A representative of CropLife Canada, an association representing the pesticide industry, says lawns and gardens account for only four per cent of the pesticide business in Canada. The biggest user is agriculture.
In the announcement, Ontario officials couldn’t say how much a of a difference their sweeping ban would make on the amount of pesticides introduced to the environment. But the ban does send an odd signal — that pesticides aren’t OK in your grass, but they are OK on the food you eat.
That municipalities and provinces would go beyond any restrictions invoked by Health Canada suggests either a troubling lack of confidence in existing regulators’ ability to determine and minimize exposure to what is hazardous or politicians seizing an opportunity to be seen to be taking environmental action that’s more show than go.
There is certainly a gap in what we know about chemicals that are around us or within us. Thousands of chemicals introduced to market a couple of decades or more ago were never subject to rigorous testing.
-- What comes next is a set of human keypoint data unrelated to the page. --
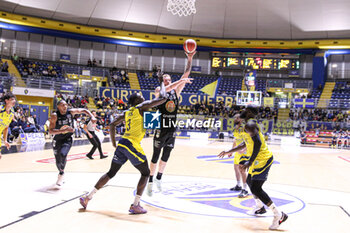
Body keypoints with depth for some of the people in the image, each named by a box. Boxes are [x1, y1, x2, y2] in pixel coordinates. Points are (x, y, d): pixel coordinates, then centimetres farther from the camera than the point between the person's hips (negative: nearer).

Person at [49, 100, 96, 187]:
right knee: (58, 160, 8)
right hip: (57, 140, 0)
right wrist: (64, 130, -37)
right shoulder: (54, 116, -19)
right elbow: (50, 131, -26)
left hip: (68, 139, 0)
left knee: (63, 154, -26)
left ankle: (61, 174, -5)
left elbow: (84, 110, 3)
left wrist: (92, 117, -14)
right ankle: (61, 174, 39)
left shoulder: (71, 112, -12)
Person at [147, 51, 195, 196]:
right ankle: (150, 182, 15)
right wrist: (181, 81, -33)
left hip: (172, 130, 5)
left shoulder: (176, 91, 7)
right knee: (155, 157, 3)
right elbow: (165, 89, -28)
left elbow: (186, 75, -1)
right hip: (161, 129, -4)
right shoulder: (158, 91, -4)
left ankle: (159, 178, 32)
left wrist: (190, 59, -9)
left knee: (165, 157, 14)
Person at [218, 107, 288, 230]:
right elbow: (245, 144, 27)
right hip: (259, 159, 11)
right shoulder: (249, 124, 17)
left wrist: (250, 162, -25)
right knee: (250, 181, 25)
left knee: (255, 188, -12)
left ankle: (279, 215, -10)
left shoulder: (250, 125, -17)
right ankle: (260, 207, 42)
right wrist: (229, 152, 26)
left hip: (263, 159, -11)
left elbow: (258, 143, -28)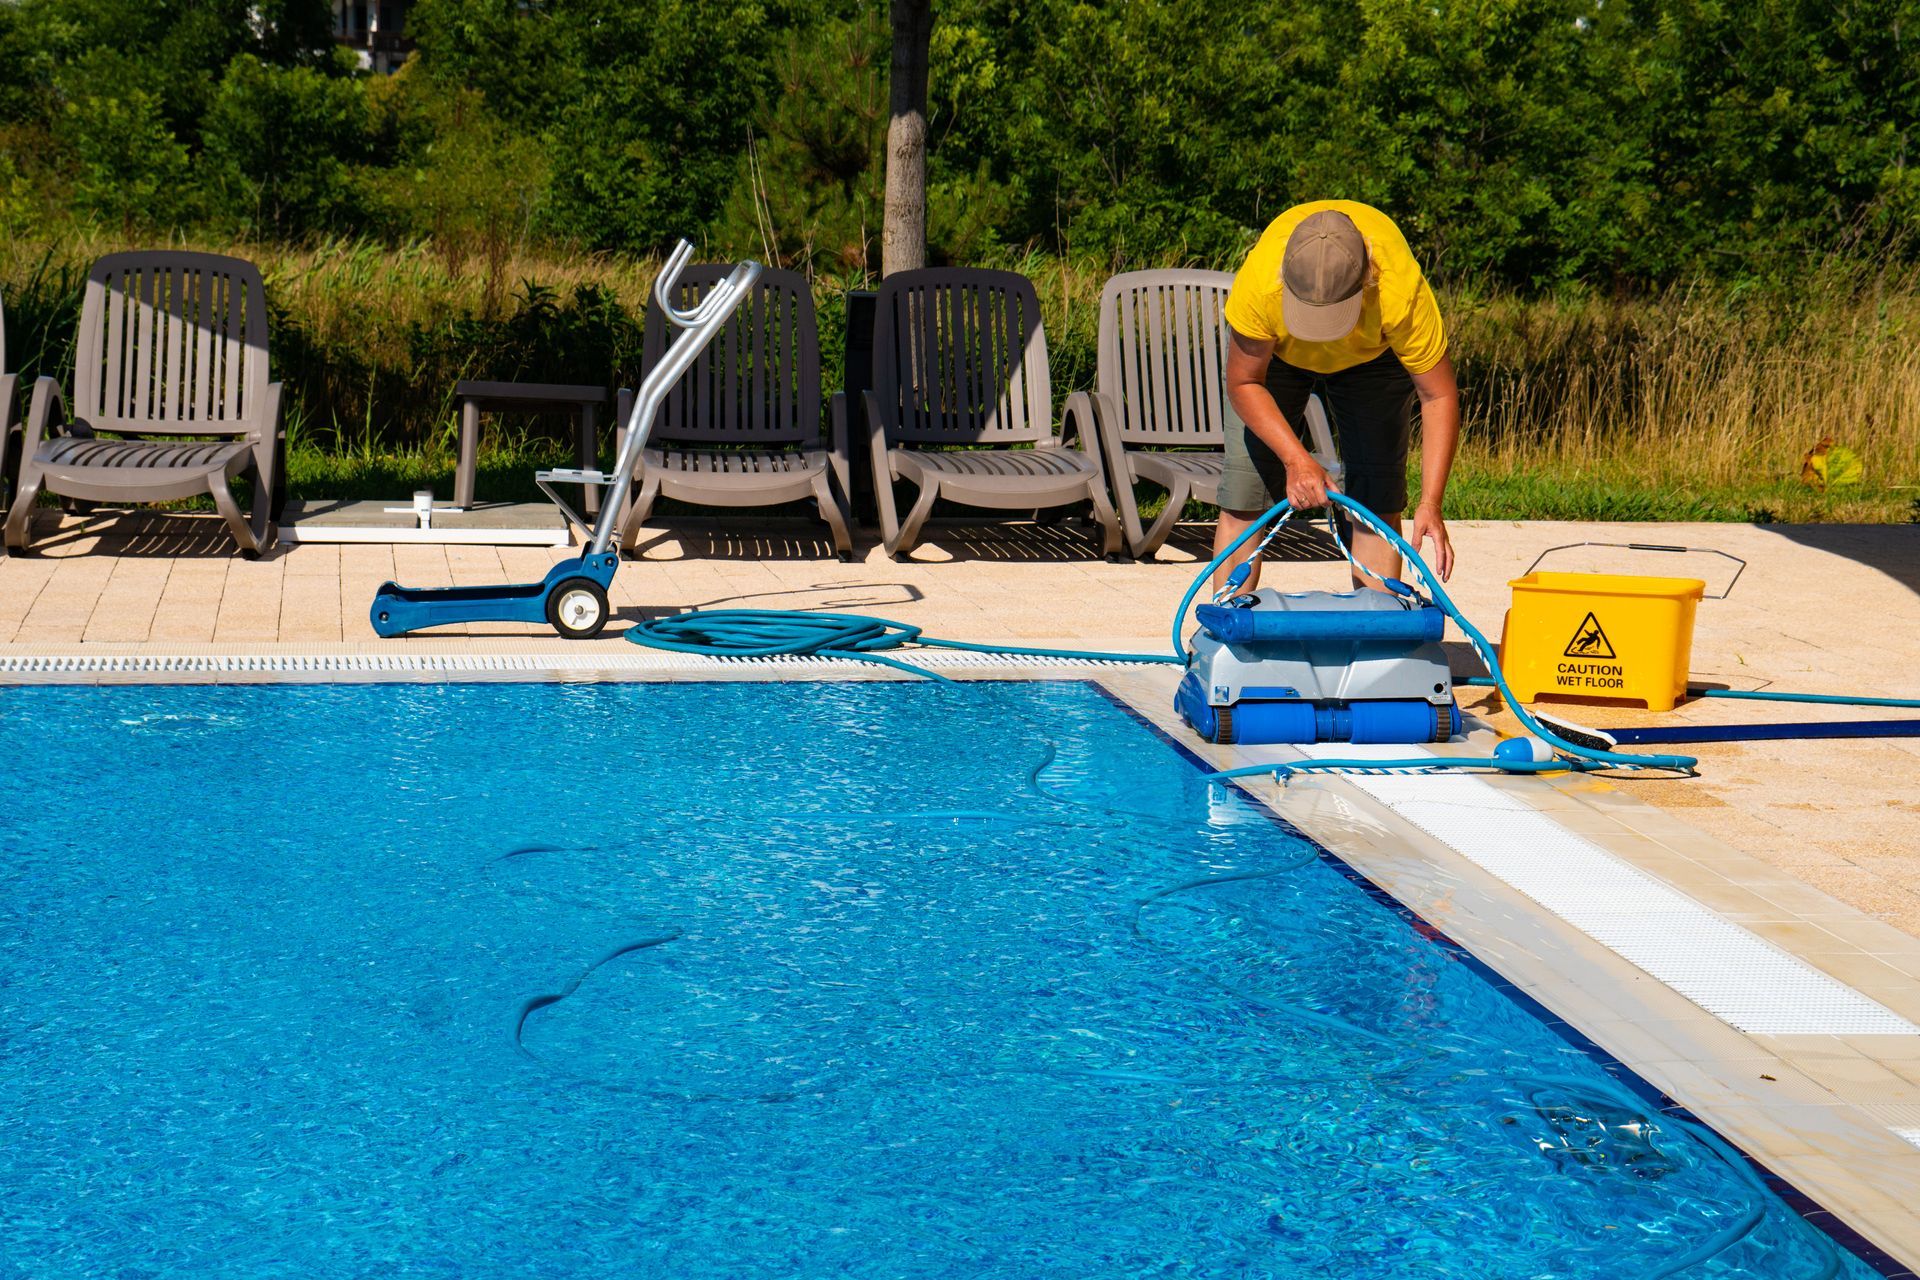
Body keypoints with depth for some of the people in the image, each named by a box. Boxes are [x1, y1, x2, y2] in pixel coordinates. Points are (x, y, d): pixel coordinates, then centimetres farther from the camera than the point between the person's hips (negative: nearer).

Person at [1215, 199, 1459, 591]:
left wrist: (1430, 504, -38)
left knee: (1377, 500, -8)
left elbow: (1439, 396, -31)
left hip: (1372, 353, 0)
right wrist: (1295, 459, -36)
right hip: (1273, 349, 0)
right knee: (1243, 496, -9)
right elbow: (1244, 383, -24)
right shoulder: (1259, 281, -41)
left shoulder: (1402, 291, -42)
Only since 1994 have new chemicals in Canada been subject to scientific risk evaluation.
In late 2006, the federal government announced a four-year commitment to assess hundreds of other hazardous substances already on the market to determine how long they take to break down, whether they can be passed up the food chain and whether they present a significant risk to Canadians.
Determining how these chemicals affect our health is no easy task. Chemicals can be evaluated one at a time, but they may react different when exposed to other chemicals Canadians have a tough time avoiding.
“With all the untested chemicals in the environment, we’re conducting a vast uncontrolled experiment and children are the guinea pigs,” Dr. Philip Landrigan, director of the Mount Sinai Center for Children’s Health and the Environment, told the May issue of Discover magazine. Landrigan’s work 30 years ago revealed the effect of lead on the health of children, work that contributed to the phaseout of lead from gasoline and other goods.
Landrigan is now involved in a National Children’s Study, which will follow 100,000 children in the U.S. from the time their mothers are pregnant until the children turn 21. The study will cost $2.7 billion and take 25 years, a cost Landrigan compares to the staggering $55-billion annual cost of diseases of environmental origin that will occur in babies born in the U.S. That dollar figure is based on costs associated with just four diseases with already established connections to environmental factors (asthma, lead poisoning, cancer and learning disabilities).
The ambitious study is still more than two decades away from leading science to a better understanding of how our chemical world is affecting the health of its citizens.
Meanwhile, citizens and some governments are taking matters into their own hands, even if they are resorting to small measures that may not tackle the real root of the problem.